### Written request
Rewrite the part of the records that opens with the line containing "scientific name: Asclepias viridis" and closes with the line containing "genus: Trimerotropis", changing every "common name" to "vernacular name" and leaving everything else unchanged.

Data records
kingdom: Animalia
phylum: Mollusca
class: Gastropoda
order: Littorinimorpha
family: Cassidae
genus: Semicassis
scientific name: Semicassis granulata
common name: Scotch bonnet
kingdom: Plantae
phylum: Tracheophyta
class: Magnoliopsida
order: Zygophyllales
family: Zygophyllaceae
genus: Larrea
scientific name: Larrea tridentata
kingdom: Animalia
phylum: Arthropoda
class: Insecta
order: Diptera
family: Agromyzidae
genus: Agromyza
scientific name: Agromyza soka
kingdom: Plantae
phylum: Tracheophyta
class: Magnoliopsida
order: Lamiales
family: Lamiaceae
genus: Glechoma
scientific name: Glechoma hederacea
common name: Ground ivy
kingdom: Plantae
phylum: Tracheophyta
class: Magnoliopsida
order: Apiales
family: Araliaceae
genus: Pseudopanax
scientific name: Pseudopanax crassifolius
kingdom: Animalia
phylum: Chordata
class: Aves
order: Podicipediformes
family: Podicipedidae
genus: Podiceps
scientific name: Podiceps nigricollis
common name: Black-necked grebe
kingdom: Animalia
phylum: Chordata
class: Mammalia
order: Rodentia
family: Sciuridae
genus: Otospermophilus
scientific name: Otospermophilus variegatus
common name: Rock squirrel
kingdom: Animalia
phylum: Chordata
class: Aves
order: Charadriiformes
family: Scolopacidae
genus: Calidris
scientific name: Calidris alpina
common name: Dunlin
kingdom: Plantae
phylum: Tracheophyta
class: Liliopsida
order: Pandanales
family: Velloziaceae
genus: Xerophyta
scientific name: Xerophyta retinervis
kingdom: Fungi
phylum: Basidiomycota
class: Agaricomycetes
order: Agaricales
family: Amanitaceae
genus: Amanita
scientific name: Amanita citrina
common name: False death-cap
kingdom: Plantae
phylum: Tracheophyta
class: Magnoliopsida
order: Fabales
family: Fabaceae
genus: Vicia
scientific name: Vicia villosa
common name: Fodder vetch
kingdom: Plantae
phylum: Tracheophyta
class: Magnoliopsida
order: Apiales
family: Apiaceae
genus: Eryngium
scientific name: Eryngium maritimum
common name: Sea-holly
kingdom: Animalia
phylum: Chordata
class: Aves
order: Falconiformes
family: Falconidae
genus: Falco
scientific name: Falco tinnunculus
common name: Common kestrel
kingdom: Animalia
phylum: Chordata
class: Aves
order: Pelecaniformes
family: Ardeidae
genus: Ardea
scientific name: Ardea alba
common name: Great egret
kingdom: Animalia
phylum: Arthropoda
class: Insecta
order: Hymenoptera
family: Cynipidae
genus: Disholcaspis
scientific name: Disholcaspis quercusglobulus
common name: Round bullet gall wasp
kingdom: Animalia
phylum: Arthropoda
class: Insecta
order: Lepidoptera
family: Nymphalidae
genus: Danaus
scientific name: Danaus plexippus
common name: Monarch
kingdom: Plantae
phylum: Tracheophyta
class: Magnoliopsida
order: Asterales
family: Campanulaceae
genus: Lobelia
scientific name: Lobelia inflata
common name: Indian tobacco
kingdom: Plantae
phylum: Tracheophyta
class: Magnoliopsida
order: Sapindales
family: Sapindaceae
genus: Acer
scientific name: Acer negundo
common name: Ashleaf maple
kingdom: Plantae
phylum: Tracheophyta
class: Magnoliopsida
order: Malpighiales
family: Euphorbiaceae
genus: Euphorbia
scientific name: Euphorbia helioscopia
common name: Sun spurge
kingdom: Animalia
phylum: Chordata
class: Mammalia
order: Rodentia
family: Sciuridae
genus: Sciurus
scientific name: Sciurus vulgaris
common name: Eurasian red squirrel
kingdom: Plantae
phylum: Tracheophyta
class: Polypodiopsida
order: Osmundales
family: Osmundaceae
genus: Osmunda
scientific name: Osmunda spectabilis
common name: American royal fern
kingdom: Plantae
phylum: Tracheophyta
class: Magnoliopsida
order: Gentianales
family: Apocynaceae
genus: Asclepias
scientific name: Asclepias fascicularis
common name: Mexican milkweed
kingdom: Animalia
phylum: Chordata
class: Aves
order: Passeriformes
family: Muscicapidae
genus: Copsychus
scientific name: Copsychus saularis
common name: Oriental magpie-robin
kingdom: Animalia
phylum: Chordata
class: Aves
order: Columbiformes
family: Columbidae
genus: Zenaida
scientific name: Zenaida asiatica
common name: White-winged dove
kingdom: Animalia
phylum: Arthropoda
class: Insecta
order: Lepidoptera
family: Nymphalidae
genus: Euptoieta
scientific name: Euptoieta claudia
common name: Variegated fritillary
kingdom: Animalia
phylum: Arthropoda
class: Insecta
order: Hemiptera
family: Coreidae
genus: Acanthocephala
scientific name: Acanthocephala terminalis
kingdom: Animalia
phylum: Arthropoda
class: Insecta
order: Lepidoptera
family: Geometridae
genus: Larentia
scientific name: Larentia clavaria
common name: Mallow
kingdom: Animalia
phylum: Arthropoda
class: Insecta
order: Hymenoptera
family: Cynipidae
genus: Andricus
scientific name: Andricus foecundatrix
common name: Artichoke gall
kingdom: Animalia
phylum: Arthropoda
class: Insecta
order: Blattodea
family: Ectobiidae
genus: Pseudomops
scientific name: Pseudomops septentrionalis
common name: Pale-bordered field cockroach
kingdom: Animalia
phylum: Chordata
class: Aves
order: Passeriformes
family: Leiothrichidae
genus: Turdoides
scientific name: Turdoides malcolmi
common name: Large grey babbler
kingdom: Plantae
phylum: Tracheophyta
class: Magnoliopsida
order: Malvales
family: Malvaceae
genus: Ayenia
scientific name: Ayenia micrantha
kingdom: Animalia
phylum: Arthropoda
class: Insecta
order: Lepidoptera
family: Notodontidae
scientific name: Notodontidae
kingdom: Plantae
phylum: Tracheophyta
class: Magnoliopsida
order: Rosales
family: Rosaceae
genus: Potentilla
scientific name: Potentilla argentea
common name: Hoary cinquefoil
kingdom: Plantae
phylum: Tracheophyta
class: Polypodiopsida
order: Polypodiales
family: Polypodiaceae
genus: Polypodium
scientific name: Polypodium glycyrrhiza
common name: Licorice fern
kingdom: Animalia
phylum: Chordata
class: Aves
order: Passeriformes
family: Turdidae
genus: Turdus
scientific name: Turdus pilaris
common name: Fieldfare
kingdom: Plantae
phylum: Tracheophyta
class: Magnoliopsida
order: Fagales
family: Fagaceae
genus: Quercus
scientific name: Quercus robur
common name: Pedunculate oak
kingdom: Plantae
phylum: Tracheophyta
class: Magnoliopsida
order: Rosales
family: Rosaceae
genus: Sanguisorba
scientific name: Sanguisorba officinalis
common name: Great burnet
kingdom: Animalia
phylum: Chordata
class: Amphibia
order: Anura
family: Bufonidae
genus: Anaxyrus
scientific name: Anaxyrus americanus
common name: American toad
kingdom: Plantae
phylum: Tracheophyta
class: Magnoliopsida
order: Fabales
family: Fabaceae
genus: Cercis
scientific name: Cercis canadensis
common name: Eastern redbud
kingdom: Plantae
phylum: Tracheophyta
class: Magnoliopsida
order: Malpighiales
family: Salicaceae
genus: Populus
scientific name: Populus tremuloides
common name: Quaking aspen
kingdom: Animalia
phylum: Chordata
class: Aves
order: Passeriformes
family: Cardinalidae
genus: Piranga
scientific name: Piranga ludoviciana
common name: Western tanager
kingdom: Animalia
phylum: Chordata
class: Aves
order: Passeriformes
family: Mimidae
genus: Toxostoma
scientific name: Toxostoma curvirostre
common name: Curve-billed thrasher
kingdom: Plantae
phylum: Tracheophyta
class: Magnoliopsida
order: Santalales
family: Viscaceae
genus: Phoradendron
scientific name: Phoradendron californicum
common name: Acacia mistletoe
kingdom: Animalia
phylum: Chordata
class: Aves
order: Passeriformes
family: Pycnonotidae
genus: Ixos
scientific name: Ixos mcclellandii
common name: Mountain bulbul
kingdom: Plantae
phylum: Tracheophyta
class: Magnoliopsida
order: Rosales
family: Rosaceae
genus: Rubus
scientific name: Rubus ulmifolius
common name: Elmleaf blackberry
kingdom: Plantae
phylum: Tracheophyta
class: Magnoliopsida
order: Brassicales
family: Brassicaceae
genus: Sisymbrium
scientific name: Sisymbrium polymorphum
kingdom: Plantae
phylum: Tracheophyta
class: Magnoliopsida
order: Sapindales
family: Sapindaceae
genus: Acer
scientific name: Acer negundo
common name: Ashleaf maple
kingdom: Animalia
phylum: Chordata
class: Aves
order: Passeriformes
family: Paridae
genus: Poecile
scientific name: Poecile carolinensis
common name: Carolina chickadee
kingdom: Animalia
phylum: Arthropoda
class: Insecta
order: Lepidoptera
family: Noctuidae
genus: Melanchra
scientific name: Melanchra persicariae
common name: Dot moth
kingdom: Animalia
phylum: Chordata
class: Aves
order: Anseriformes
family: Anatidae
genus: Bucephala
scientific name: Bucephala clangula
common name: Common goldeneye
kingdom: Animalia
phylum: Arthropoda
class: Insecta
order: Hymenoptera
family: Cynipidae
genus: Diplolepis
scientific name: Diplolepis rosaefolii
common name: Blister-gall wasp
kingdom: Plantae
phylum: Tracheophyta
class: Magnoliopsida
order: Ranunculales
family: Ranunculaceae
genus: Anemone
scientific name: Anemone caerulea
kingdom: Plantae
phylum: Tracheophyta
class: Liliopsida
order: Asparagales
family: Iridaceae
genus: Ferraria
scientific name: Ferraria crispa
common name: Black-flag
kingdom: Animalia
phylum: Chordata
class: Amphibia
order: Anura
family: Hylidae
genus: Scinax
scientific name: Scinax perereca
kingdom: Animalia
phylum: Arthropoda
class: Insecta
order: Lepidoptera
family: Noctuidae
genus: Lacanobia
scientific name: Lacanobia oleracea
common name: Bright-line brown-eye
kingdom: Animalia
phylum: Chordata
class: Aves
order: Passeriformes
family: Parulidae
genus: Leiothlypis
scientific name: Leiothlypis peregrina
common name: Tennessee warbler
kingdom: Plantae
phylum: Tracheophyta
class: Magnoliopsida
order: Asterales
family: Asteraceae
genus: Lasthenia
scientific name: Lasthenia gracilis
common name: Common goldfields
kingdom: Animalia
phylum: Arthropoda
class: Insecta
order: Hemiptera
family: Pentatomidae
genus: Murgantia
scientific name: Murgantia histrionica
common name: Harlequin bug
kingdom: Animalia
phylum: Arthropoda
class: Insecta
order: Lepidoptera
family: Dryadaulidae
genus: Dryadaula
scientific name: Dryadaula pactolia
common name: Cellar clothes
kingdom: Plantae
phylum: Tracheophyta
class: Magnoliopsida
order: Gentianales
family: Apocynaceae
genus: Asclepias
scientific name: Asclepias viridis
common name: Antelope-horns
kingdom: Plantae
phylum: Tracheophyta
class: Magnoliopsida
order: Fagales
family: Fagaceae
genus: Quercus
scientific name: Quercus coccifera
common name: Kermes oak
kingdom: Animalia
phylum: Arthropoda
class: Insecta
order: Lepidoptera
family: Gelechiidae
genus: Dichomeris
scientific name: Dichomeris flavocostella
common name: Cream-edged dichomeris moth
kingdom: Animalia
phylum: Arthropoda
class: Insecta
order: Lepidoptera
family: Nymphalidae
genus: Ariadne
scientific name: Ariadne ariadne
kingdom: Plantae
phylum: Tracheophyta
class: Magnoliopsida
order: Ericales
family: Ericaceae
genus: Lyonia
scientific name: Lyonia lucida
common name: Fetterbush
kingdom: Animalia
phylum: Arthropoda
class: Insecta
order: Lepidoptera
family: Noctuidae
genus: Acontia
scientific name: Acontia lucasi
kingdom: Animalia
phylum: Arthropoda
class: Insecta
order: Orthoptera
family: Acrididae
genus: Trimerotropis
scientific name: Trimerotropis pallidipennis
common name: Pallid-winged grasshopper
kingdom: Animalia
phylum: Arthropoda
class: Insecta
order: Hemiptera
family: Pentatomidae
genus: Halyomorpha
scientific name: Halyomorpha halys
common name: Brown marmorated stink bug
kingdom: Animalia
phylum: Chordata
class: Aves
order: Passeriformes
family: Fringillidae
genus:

### Output below
scientific name: Asclepias viridis
vernacular name: Antelope-horns
kingdom: Plantae
phylum: Tracheophyta
class: Magnoliopsida
order: Fagales
family: Fagaceae
genus: Quercus
scientific name: Quercus coccifera
vernacular name: Kermes oak
kingdom: Animalia
phylum: Arthropoda
class: Insecta
order: Lepidoptera
family: Gelechiidae
genus: Dichomeris
scientific name: Dichomeris flavocostella
vernacular name: Cream-edged dichomeris moth
kingdom: Animalia
phylum: Arthropoda
class: Insecta
order: Lepidoptera
family: Nymphalidae
genus: Ariadne
scientific name: Ariadne ariadne
kingdom: Plantae
phylum: Tracheophyta
class: Magnoliopsida
order: Ericales
family: Ericaceae
genus: Lyonia
scientific name: Lyonia lucida
vernacular name: Fetterbush
kingdom: Animalia
phylum: Arthropoda
class: Insecta
order: Lepidoptera
family: Noctuidae
genus: Acontia
scientific name: Acontia lucasi
kingdom: Animalia
phylum: Arthropoda
class: Insecta
order: Orthoptera
family: Acrididae
genus: Trimerotropis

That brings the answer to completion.